Michele Araujo is a friend and I happen to be looking right now at this painting she made in 2009. That dark straight line going down the left side of it, and the dark horizontal line along the bottom, and the dark rectangle rising up from it, and the rectilinear shape near the top, slightly left of center — these too are collage elements. Looking at the painting up close I can see that they are taped down over the paint. I treated this whole painting as an abstraction and the collaged pieces as just additional abstract visual elements until one day Araujo said to me, "Do you know what the Xeroxes are?" "What Xeroxes?" "The Xeroxes taped to the painting." "No, what are they?" "They're Faye Dunaway after she's been killed in Bonnie and Clyde." "You mean, right after she and Warren Beatty declare their love for each other and get shot to pieces by the police?" "Yeah."

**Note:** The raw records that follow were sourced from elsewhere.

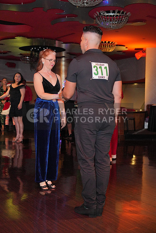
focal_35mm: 46
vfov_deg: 42.7
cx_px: 78
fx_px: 299
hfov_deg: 29.3
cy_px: 116
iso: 4000
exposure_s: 1/160
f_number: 4
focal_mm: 46
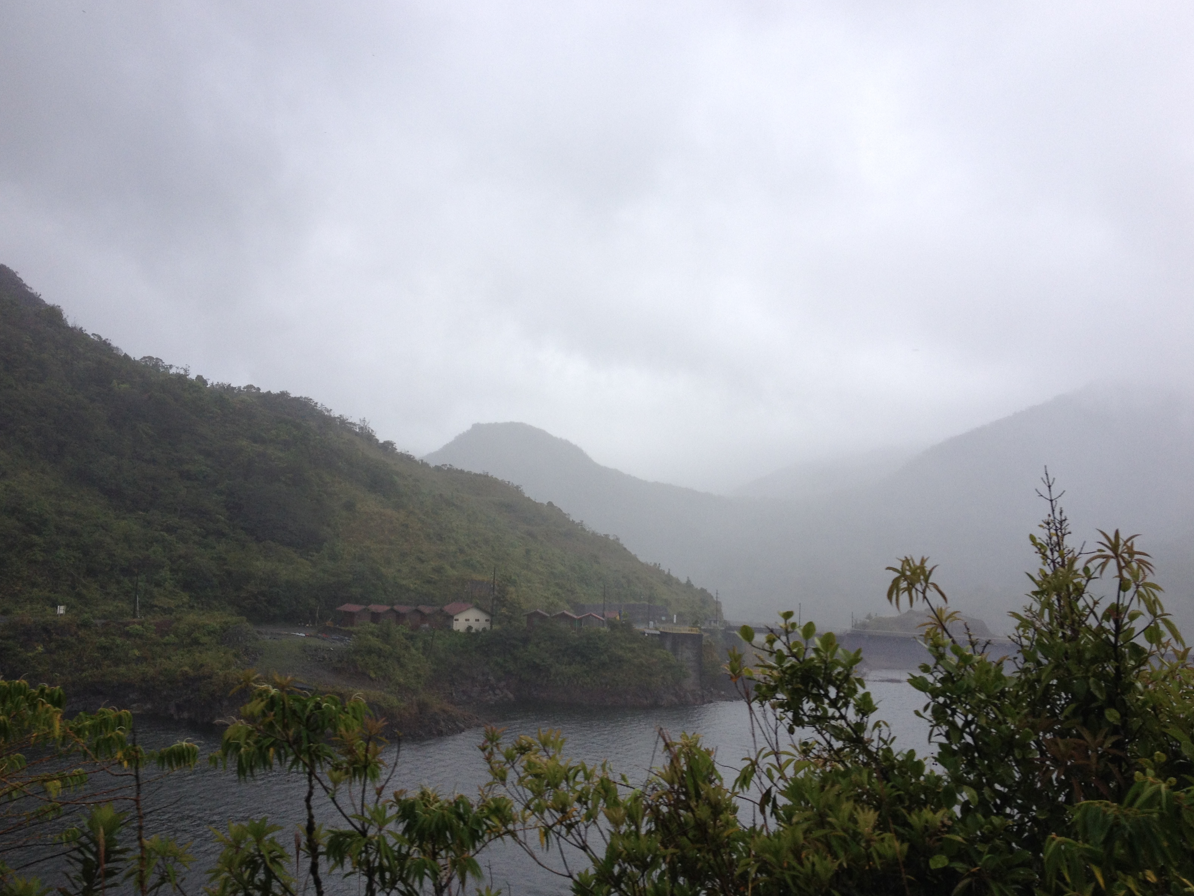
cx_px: 609
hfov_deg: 51.3
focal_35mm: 36
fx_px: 1242
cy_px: 440
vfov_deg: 39.7
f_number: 2.4
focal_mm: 4.28
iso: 50
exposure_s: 1/1381
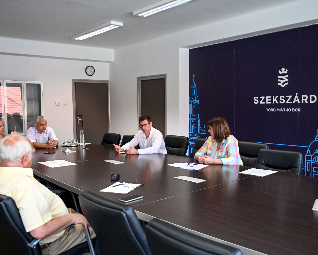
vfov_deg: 42.2
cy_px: 128
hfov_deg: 51.5
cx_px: 154
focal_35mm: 35
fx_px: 329
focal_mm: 31
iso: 1600
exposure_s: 1/640
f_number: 3.2
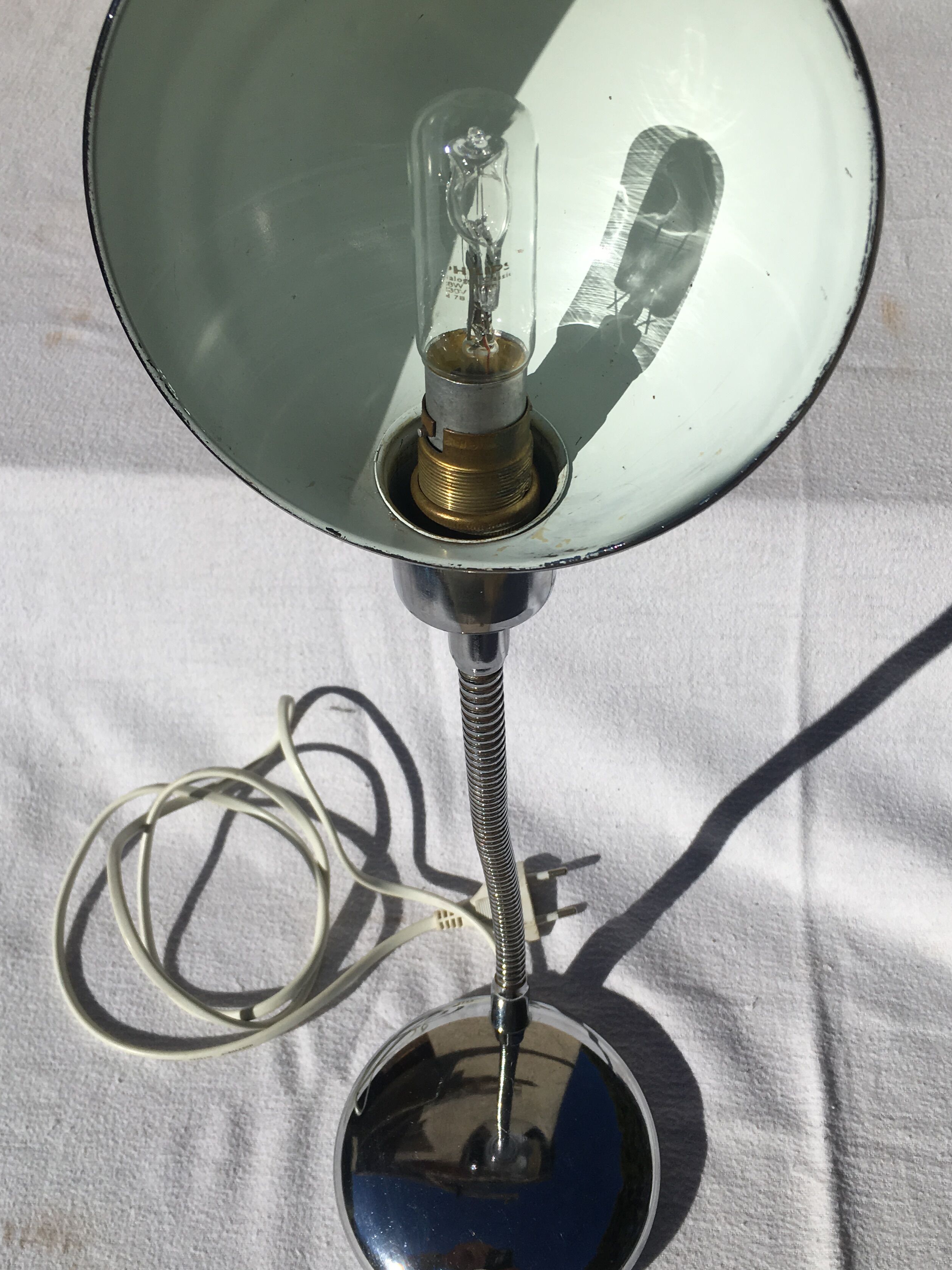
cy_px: 663
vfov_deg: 52.6
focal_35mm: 35
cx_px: 464
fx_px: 1283
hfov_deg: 40.7
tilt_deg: -55.1
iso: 25
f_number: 2.2
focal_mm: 4.15
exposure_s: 1/5917
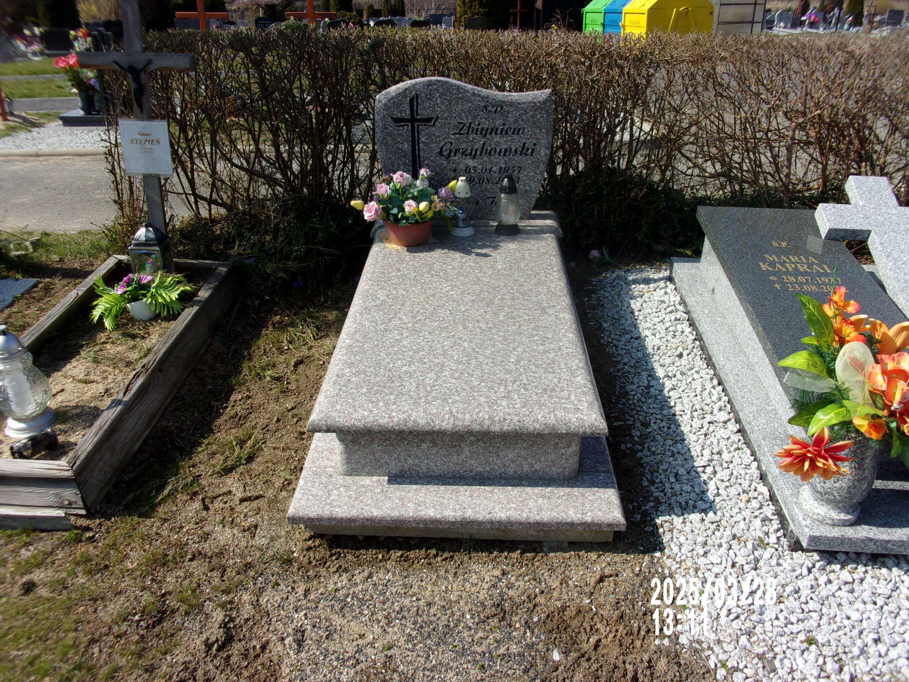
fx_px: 735
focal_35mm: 28
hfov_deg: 63.4
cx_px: 454
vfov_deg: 49.7
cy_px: 341
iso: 80
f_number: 10.8
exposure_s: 1/100
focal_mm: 5.1
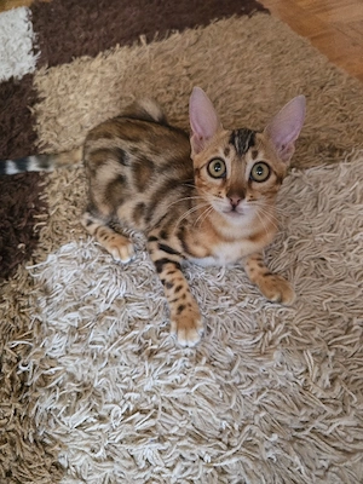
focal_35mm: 23
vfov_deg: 73.9
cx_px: 182
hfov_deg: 58.9
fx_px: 322
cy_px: 242
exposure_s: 1/100
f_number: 1.7
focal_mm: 6.3
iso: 2000
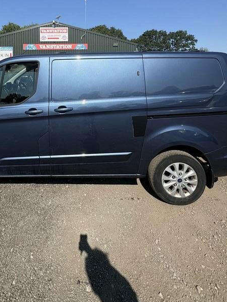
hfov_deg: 61.6
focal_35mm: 21
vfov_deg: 73.5
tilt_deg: +3.5
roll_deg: +1.1
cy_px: 76
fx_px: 184
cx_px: 72
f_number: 2.2
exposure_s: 1/2494
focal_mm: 2.22
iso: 50
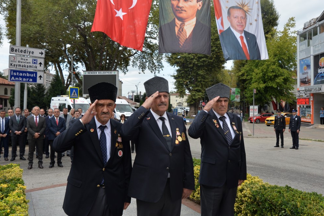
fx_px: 315
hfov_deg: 54.4
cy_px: 99
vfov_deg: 37.8
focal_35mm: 35
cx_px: 170
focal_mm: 30
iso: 200
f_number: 6.7
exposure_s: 1/180
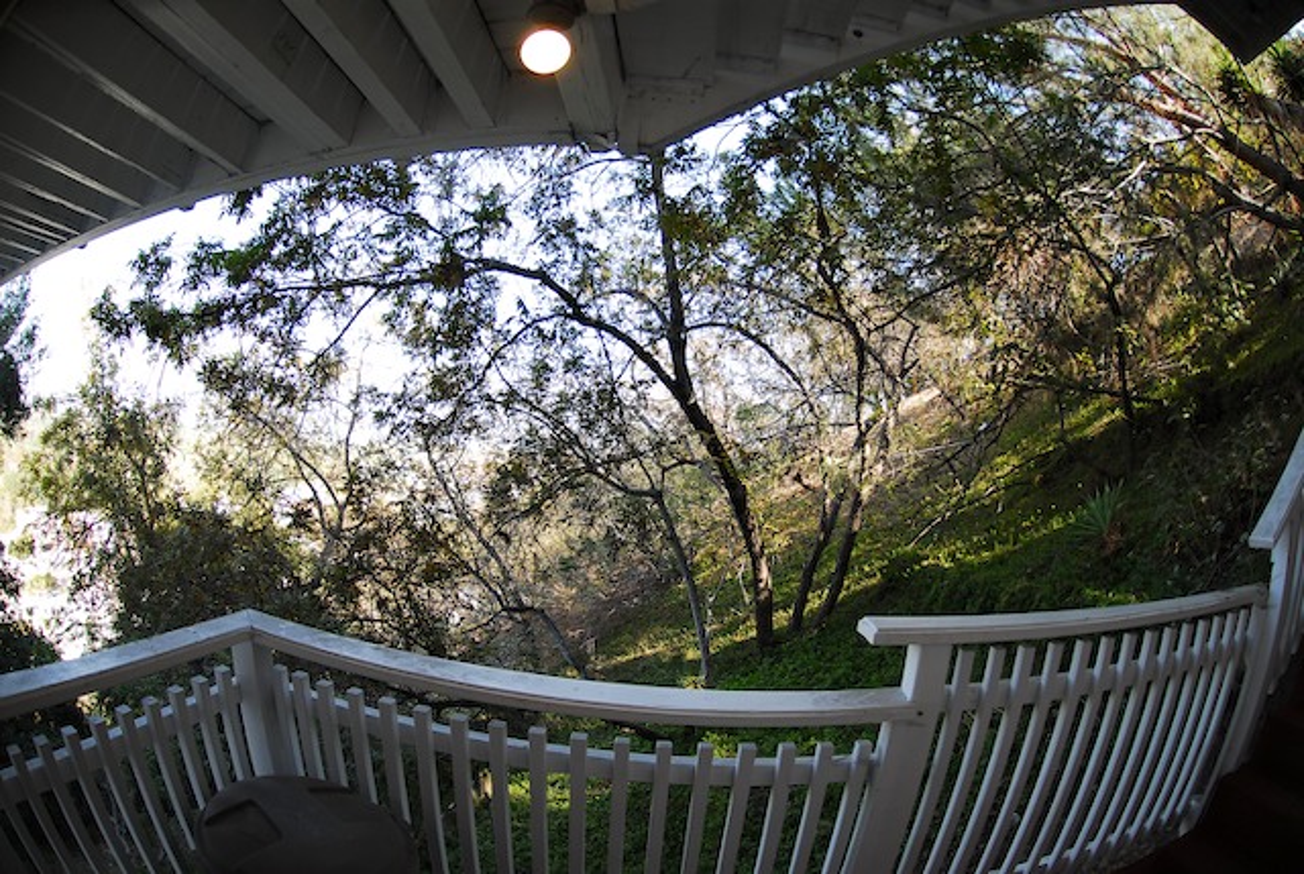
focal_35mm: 16
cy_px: 437
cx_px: 652
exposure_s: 1/125
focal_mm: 10.5
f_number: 2.8
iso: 100
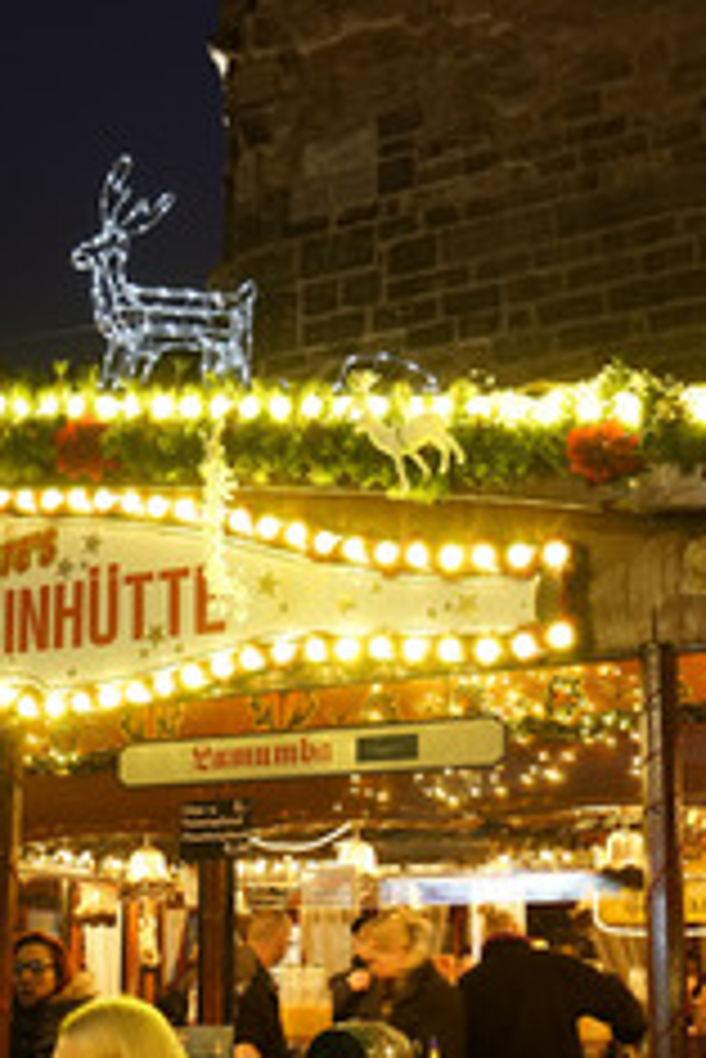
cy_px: 585
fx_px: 1968
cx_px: 281
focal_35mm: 67
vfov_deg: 30.0
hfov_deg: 20.3
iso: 1600
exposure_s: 1/13
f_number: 4.5
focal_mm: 35
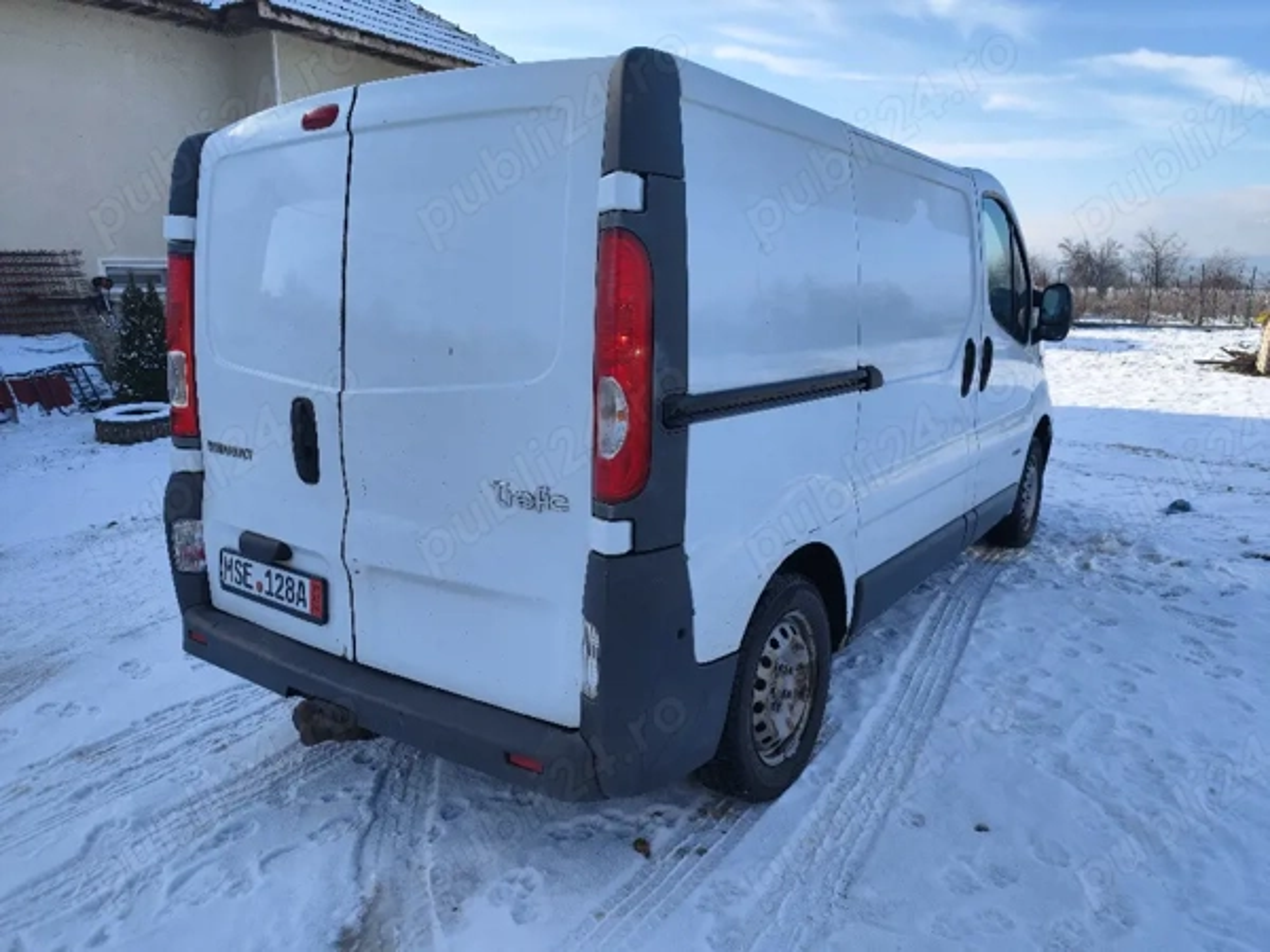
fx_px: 881
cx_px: 635
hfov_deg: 71.6
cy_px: 476
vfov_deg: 56.8
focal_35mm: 24
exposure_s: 1/2500
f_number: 1.9
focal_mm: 6.92
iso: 50
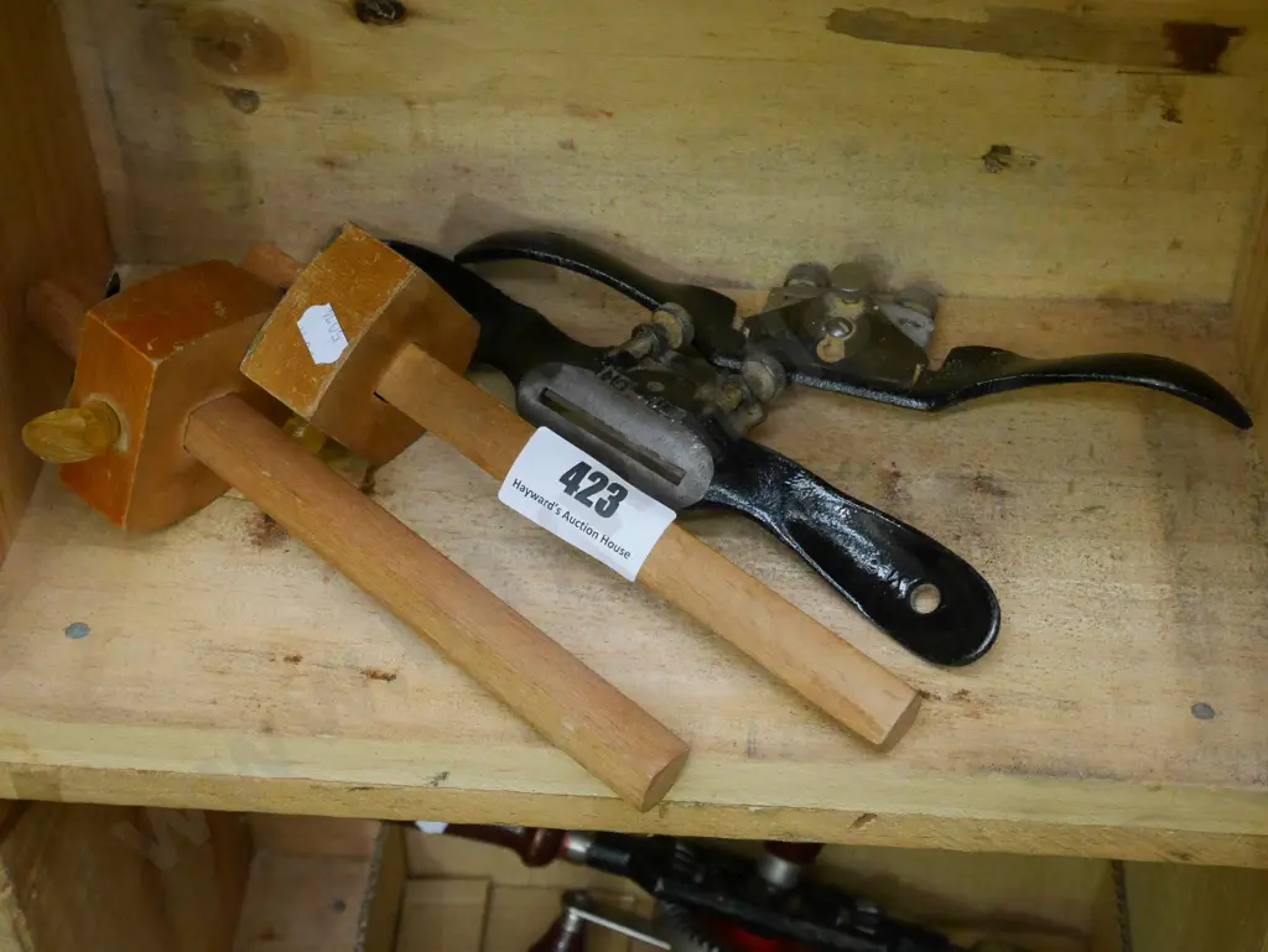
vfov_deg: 25.3
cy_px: 476
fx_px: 2126
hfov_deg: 33.2
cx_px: 634
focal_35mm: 58
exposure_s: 1/30
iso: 3200
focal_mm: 29
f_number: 5.5
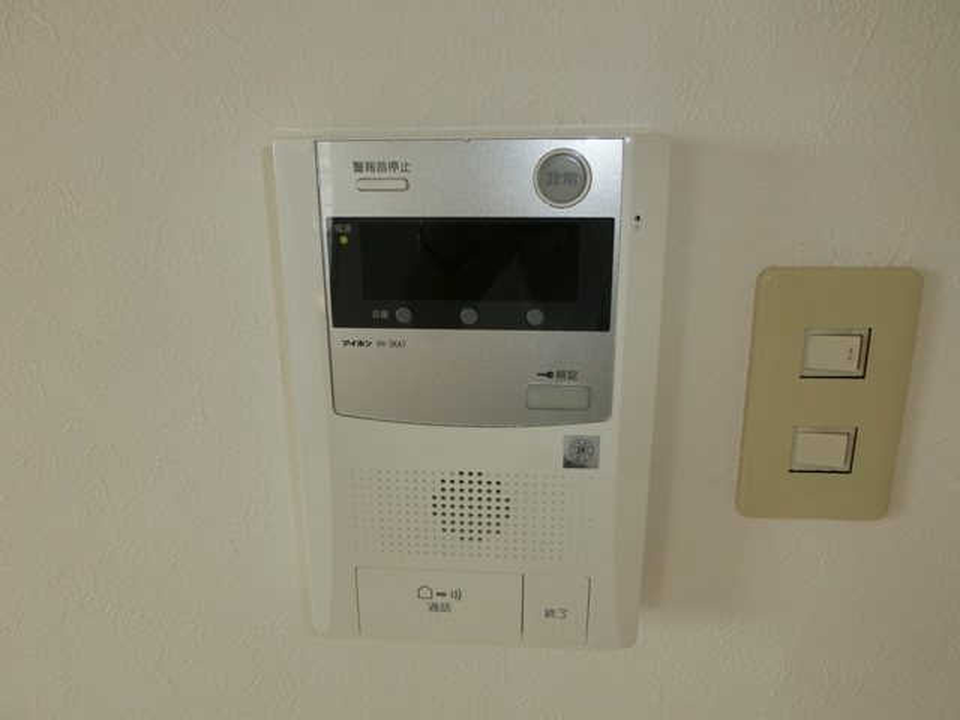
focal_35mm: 25
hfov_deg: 69.4
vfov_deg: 54.9
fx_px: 693
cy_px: 360
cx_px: 480
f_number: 3.5
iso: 100
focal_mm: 4.5
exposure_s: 1/125
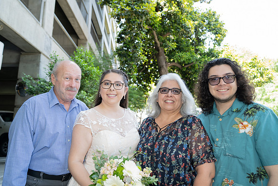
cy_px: 93
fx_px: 185
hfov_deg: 73.7
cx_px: 139
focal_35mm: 24
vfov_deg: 53.2
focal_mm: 24
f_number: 3.2
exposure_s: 1/250
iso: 640
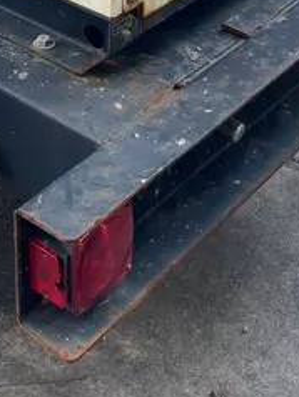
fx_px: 920
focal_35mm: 80
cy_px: -183
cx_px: -7
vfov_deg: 21.0
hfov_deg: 18.0
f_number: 1.6
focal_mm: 4.2
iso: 32
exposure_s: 1/818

Well, I love that movie, and Faye Dunaway's performance in it is astounding, and now sometimes when I look at this painting I can't help seeing all the swirling, undulating dark red paint in it as blood. But I also don't want to let it be only blood. Araujo says when she makes these paintings she struggles with those Xeroxed elements, not only with whether and how much to make them legible, but also with the tension between them and the abstract gestures she makes with the paint. She tapes down the xeroxes on the wooden panels she uses, she paints around them, scratches the paint off or partially off with a razor blade, paints some more. And when I look at these two and other paintings of hers, I see elements that don't quite resolve, don't quite harmonize, things that continue to fight with each other after the painting is done.
By way of returning to something I said at the end of Monday's blog, I want to make a leap from the perplexity of standing before these paintings to the perplexity of standing before other people, and again I want to encourage myself and you to not rush to eliminate that perplexity, because, well, if it isn't at least a little bit perplexing, then you're probably not doing it right.